Exsolved Nanocatalysts for Efficient and Robust Green Hydrogen Production

A significant decrease in greenhouse gas emissions is needed to reduce the consequences of climate change and slow down global warming. Therefore, a global strategy has been to increase the share of renewable energy through solar and wind power. However, their intermittency makes it difficult to predict their power output, and it is, therefore, difficult to match the energy production to the current energy demand. Therefore, large-scale and long-term energy storage solutions are needed to overcome this energy production and demand mismatch. Hydrogen can be used as a storage medium and has consequently been declared an essential strategy by policymakers globally. The International Energy Agency projects a rising demand for hydrogen produced by water splitting with an estimated electrolyzer capacity of 850 GW by 2030.

Amongst the different electrolysis technologies, alkaline electrolysis is considered the most mature technology. However, efficiency is still considered the biggest challenge, as the overall cell efficiency is dominated by the sluggish kinetics of the oxygen evolution reaction. Therefore, research has focused on finding highly active catalysts for the oxygen evolution reaction to minimize its overpotential losses. The catalyst’s stability is often neglected when searching for highly active materials. Therefore, this work focused on bridging the gap between catalyst research and validation under industrial operating conditions.

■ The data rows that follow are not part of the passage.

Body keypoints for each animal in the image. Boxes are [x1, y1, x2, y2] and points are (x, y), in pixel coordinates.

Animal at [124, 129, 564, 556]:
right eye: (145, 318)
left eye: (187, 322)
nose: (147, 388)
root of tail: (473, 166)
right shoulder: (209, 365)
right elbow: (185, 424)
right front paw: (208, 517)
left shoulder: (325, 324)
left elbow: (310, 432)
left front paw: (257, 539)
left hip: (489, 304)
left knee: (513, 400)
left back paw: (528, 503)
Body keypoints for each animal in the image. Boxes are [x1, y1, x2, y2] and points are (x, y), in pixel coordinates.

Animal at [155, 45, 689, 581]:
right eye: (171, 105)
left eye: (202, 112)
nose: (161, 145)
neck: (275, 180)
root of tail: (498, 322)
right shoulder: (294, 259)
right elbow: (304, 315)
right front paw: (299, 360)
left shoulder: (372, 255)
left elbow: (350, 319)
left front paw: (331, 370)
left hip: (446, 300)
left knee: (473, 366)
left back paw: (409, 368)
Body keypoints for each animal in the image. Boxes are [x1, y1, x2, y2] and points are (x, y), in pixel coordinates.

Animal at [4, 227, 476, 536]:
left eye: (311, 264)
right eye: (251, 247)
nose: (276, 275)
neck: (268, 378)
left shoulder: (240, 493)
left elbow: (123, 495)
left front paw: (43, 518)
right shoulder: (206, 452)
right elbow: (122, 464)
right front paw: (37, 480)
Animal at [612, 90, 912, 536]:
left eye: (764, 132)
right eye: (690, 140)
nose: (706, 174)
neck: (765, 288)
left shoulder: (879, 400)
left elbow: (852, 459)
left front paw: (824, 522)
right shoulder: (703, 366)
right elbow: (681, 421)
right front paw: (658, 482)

The work carried out in the context of this thesis can be divided into three parts: In the first part, a 3D-printed polyether ether ketone (PEEK) holder for catalyst and electrode testing was developed. The holder allows for testing of electrodes under more realistic conditions (zero-gap) than typical beaker-type setups. NiOOH was tested in Fe-free electrolyte to verify the reproducibility of the test setup. Furthermore, the test setup was used during long-term stability testing at 60°C for more than 250h applying a fixed current density of 500 mA cm⁻² , showcasing its versatility.

In the second part, La-based perovskites are tested as oxygen evolution reaction catalysts under industrial conditions. In the first step, La_0.75Sr_0.25Mn_O3–δ (LSMO), LaFeO_3–δ (LFO), (La_0.6Sr_0.4)_0.98FeO_3–δ (LSFO), La_0.6Sr_0.4Fe_0.8Co_0.2O_3–δ (LSCFO) and (La_0.6Sr_0.4)_0.99CoO_3–δ (LSCO) are all tested in an accelerated corrosion test to identify chemically stable compositions. Afterward, LSMO, LFO, LSFO, and LSCFO were electrochemically tested at industrial conditions. The most stable and active compositions, LFO and LSCFO with a low overpotential of 300mV at 10mA cm⁻² at 75 °C and 50 bar in 10 M KOH, were tested for 200 h at a constant current density of 10 mA cm⁻² at 75 °C and 50 bar in 10 M KOH. Post-mortem analysis revealed the breakdown of the perovskite surface structure of LSCFO and strong Fe-leaching from LFO, rendering none of the tested materials a stable catalyst under industrial conditions.

In the third part, Sr_0.98 Ti_0.7 Fe_0.25 Ni_0.05 O₃ (STFNO), a critical raw material lean material was tested as oxygen evolution reaction catalysts under industrial conditions. STFNO showed high stability at 100 °C and 50 bar in 10 M KOH and only showed signs of degradation when tested beyond commercial conditions (150 °C and 50bar in 10 M KOH). Furthermore, exsolution was used to enhance the catalytic activity of STFNO by exsolving mixed NiFeO nanoparticles on the surface of the stable STFNO host. Resulting in a low overpotential of 199mV at 75 °C and 50bar in 10M KOH. However, instability of the nanoparticles was observed when tested at 100 °C. STFNO arises as a promising catalyst for industrial applications.